From: | Yuan Jinyang (****@yahoo.com) |
Sent: | Sun 5/02/10 7:43 PM |
To: |
Business offer for you worth USD45,275,000.00. Are you interested?
AM I interested?
I’m sorry, that’s an unfair question. Just between you and me, Yuan, I wouldn’t exactly say some theoretical Phish cover of The Grateful Dead's song “Deal” is worth $45, 275,000, I don't care how rarely they play that particular crunchy jam. I wouldn’t buy it on iTunes, for instance, so to me personally it isn’t even worth 99 cents. You see where that leaves us. Impasse. Hostilities are inevitable, Yuan, they’re a part of life. I defy you to convince me Phish is capable of creating a song for which I’d pay 99 cents. Pantera, now THERE was a misspelled-animal-name band. Pantera is so metal one of their members got shot ON STAGE! Shot in the FACE! Dimebag Darryl (was there ever a more white trash name? No.) getting shot in the face, even though it was after Pantera broke up, means Pantera is more metal than an iron maiden chamber dipped in titanium, say what you will about what a regrettable person Phil Anselmo turned out to be.
People don’t understand, Yuan. Life used to be metal as all get out, then some Chinaman invented gunpowder and ever since then the strength of a man’s arm and his lust for battle has withered beneath the onslaught of faint-hearted Belle And Sebastian fans who have the ability to pull a trigger. It sickens me. It sickens me to my very soul, and although I’ve started carrying a sword around all people say is “Man, that’s so metal.” Do they have any idea what they’re saying? I look at them with their non-corrective glasses and sailor tattoos and reedy, malnourished legs and all I can think about is how ashamed their fathers are that they wouldn’t even try out for football. “Sorry dad, I’m just more passionate about yearbook staff. Plus football’s just so competitive and Neanderthal. ‘Ooh, look at what a big man I am, I can hit and run and bench press my own bodyweight.’” COWARDS. No age has embraced the coward with more relish than this one, Yuan. Cowards! How God hasn’t looked down from Heaven and punched this pathetic planet’s ticket before now I’ll never know. He must listen to Tegan and Sara.

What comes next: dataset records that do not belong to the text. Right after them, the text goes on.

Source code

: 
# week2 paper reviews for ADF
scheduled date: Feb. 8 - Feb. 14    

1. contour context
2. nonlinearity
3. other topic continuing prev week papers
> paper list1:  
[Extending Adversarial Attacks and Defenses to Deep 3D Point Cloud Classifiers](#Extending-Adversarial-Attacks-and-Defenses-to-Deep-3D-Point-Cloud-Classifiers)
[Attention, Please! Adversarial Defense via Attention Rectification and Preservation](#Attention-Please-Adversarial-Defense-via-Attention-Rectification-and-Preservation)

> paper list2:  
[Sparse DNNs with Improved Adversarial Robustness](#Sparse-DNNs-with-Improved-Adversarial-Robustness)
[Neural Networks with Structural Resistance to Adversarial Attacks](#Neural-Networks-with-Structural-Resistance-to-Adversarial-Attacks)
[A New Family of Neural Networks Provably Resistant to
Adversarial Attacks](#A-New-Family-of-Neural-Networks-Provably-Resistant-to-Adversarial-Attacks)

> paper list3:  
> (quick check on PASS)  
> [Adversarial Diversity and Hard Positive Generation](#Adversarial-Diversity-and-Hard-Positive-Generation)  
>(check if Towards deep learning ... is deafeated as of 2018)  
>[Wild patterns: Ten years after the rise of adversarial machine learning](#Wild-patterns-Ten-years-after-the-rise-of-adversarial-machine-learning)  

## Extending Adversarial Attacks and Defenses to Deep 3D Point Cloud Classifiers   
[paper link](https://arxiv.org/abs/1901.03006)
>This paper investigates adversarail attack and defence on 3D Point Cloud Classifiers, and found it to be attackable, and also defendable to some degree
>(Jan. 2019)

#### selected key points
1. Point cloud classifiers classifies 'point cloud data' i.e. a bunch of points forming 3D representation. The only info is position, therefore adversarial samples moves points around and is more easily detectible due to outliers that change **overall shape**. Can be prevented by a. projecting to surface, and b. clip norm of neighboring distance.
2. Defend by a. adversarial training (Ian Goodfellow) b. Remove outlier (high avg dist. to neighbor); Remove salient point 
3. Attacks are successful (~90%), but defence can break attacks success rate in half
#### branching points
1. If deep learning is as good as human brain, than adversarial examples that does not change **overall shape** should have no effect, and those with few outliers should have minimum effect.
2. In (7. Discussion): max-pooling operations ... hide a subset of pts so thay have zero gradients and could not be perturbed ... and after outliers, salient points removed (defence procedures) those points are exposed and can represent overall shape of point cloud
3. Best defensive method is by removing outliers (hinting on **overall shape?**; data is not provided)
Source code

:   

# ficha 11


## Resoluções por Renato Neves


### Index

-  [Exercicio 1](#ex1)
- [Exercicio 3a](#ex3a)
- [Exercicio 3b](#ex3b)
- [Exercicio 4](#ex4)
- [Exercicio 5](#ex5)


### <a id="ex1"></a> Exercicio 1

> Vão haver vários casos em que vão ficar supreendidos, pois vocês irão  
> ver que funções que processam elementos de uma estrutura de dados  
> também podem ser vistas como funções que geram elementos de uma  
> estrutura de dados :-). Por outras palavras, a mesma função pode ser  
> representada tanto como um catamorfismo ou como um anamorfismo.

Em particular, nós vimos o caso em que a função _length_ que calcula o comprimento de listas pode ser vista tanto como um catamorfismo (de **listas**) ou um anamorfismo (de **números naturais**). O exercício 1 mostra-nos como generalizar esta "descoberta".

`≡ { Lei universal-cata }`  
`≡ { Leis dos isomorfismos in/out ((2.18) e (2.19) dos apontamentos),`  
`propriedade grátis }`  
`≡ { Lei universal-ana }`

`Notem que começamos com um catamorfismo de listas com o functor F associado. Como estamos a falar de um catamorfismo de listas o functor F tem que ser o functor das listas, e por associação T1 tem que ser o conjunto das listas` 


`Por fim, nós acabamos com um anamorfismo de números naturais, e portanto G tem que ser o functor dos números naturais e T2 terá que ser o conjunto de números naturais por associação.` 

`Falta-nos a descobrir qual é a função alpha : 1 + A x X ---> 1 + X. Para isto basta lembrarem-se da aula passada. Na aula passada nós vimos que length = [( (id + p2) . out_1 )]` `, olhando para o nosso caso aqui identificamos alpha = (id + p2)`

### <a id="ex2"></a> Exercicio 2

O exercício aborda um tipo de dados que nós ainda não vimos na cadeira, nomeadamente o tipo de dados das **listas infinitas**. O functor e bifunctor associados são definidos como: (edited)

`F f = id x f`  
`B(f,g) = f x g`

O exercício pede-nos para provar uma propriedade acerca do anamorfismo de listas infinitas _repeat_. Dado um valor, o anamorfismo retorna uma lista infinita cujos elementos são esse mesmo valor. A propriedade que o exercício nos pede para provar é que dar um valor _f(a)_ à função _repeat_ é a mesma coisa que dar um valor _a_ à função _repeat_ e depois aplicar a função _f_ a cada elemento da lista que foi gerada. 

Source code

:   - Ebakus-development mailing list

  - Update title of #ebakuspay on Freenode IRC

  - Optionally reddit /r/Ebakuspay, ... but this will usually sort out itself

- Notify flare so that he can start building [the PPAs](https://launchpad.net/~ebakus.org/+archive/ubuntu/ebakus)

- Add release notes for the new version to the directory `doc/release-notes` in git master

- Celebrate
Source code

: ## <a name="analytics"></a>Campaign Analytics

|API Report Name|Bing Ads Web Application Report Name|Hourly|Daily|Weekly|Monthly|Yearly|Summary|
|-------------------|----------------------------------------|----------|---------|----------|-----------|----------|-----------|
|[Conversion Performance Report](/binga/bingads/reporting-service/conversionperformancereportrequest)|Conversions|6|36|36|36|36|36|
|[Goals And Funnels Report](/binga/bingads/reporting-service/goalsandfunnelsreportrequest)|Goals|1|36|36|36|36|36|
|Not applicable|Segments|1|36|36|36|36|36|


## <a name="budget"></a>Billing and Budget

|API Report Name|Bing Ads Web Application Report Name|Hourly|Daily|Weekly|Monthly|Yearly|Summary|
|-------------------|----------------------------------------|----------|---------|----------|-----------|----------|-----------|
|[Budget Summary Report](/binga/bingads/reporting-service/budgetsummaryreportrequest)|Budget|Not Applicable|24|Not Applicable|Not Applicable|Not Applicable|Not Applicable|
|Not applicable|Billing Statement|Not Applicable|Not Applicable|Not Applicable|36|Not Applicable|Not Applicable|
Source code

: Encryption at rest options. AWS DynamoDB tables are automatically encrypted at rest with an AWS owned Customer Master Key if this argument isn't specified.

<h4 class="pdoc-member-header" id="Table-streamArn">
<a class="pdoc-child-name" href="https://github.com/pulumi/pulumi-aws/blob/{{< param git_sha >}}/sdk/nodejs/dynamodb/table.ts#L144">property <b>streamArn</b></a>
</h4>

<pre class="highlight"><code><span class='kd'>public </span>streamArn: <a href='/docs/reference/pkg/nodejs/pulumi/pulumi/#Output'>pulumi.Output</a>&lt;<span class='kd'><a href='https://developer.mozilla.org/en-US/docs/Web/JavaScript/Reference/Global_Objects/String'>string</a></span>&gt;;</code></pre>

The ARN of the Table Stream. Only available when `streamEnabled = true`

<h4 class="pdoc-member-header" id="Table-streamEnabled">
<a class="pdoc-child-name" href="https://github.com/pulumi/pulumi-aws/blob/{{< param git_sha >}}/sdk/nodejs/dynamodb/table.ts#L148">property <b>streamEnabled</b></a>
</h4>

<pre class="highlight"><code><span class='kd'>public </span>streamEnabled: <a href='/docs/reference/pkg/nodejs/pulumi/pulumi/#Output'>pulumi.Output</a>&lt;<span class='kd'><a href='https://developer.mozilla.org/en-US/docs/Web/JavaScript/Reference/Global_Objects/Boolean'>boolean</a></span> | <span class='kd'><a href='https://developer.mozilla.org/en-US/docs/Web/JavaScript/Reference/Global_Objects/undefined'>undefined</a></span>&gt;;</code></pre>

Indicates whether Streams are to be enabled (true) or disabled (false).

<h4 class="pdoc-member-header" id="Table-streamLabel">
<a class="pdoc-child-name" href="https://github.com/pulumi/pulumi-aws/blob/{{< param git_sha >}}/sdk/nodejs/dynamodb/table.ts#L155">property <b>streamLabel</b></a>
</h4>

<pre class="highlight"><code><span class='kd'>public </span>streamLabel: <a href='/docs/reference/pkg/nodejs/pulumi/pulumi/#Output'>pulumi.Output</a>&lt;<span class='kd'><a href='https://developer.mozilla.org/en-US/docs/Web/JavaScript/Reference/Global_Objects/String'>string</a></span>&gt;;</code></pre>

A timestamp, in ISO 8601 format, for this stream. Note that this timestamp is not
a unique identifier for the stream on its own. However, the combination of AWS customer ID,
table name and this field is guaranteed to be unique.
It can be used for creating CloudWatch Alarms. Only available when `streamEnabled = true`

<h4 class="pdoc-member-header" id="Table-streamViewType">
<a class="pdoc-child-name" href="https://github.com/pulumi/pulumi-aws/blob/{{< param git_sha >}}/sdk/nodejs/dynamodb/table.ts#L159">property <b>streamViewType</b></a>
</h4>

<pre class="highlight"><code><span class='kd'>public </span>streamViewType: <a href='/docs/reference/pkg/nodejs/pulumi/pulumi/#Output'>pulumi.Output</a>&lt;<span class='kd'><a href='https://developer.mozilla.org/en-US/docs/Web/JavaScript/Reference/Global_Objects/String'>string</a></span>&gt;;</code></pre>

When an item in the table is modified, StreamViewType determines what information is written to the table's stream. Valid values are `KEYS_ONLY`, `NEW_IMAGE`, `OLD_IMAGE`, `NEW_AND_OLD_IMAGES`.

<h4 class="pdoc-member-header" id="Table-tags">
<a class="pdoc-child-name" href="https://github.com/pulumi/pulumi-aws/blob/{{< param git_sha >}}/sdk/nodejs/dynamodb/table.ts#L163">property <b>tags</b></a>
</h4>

Meanwhile, Satan’s having a 18 kegger raging party with Dimebag and Cliff Burton and the original drummer for Motorhead before they made it big, with blow and a girl poppin’ just one tit out of her Hanoi Rocks t-shirt and pellets of heroin you put in your rectum and some skank offers to give you a dry handy in the bathroom as soon as no one’s looking and she does and it’s the best one you’ve ever had, and you don’t miss your parents or teachers because school’s out baybay! It’s party time in HEEELLLLL, YEAAAH! C’mawhn lemme hear ya! Ah seh, lemme HEAR YA! WOOOOOOOOAAAAAAAH YEAAAAAAAAH! PUTCHA HAN’S TUHGETHA! YEW MIGH’ REMEMBUH THIS SONG FROM OUR FIRS’ ALBUM, IT’S CALLED “(WILL YOU BE MY) YANKIN’ SKANK? ”
I assume you see the appeal. For me, Yuan, the gentle, stoned minstrels of Phish are emblematic of the crushed masculinity of this digital age. They would have perished, and justly so, in any other time in history, due in no small part to their criminally underdeveloped upper body strength, not to mention their complete lack of hunting/gathering skills. A part of me wishes for the end of this wondrous time, where the knowledge of the ages is only a mouse-click away. If it ended, perhaps humanity could be free of these machines we strap to ourselves desperately seeking some shadow of the ecstatic experience our ancestors had every time there was an eclipse or meteor shower or the tribe discovered a new waterfall. This LED torchlight we use to awkwardly grope our way to some imagined better future is cold and I find no comfort in it, Yuan.